Petitioners have apparently handed in over 95,000 signatures for the recall of Santa Clara Superior Court Judge Aaron Persky over his sentencing of a Stanford University swimmer to a six month jail term for rape (many outlets are claiming it is 100,000 signatures).
Petitioners need 58,634 valid signatures to get the recall on the ballot. Based on past experience in California, where we frequently see around a 15% failure rate for the raw signatures, they should easily meet this burden, and we probably can expect a recall this Spring (I imagine there would be a good chance it would be on the June 5 ballot). The recall petitioners have reportedly raised more than $700,000.
There will still be suits in the case, as Persky is claiming that the California's Secretary of State should be the one to examine the signatures.
This would be the first recall of judge to get on the ballot in the country since Wisconsin in 1982 against William Reinecke (he survived the vote). The last successful one was in 1977 (also in Wisconsin against Archie Simonson). Both of those were also directly related to sexual assault issues. Those two judges made disparaging comments about victims from the bench.
In 2016, there was a recall against a Wheeler County Judge, though that seemed to really be an executive position more than a judicial one. Nevada had an attempted recall of judge in 2015 that was thrown out and declared unconstitutional by the Nevada Supreme Court in 2017.

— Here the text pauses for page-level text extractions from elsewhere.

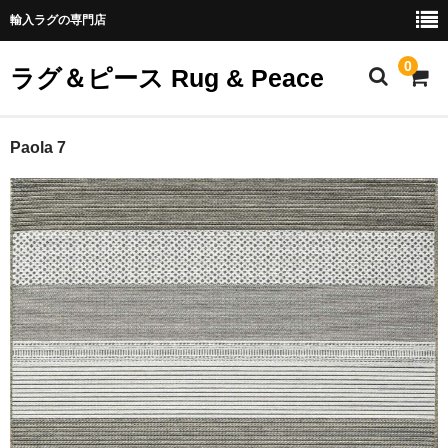
輸入ラグの専門店
0
ラグ＆ピース Rug & Peace
ホーム
Paola 7
全商品
商品カテゴリー
ご利用案内
ABOUT US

The last recalls of a Judge in California took place in 1932 against Los Angeles Superior Court Judges John L. Fleming, Dailey S. Stafford and Walter Guerin. All three were removed. There were only a few before then, notably one in 1913 that was over similar leniency in sex crimes. (Leniency in sex crimes is a common factor in many threatened recalls of judges -- here's one in Orange County and another in Montana).
Note that there are many retention elections that are incorrectly described as recalls -- most notably California Supreme Court Chief Justice Rose Bird, Cruz Reynoso and Joseph Grodin in 1986 and three Supreme Court members in Iowa.
Using the recall against a judge has always been controversial. California's recall law almost floundered over this issue back in 1911 – a late-breaking state Supreme Court scandal proved decisive. On the national level, President William Howard Taft vetoed the Arizona constitution over a recall of judges’ provision and the recall of judges was one of the key flash points in the Taft- Theodore Roosevelt split in 1912.
Addendum on the term judicial recall/recall of judges:
Also, just to define our terms: I call this subject the recall of a judge, rather than judicial recall. In the history and the literature the term Judicial Recall refers to something totally different (what I call the malfeasance standard or for cause recalls). A judicial recall occurs in states and jurisdictions where a judge is required to rule on whether a recall meets a specific standard to get on the ballot. Essentially, the official has to have violated the law or shown demonstrable incompetence for the recall to be placed on the ballot. It has nothing to do with removing judges. I keep this divide up so as not to confuse people who may be conversant or studying the literature.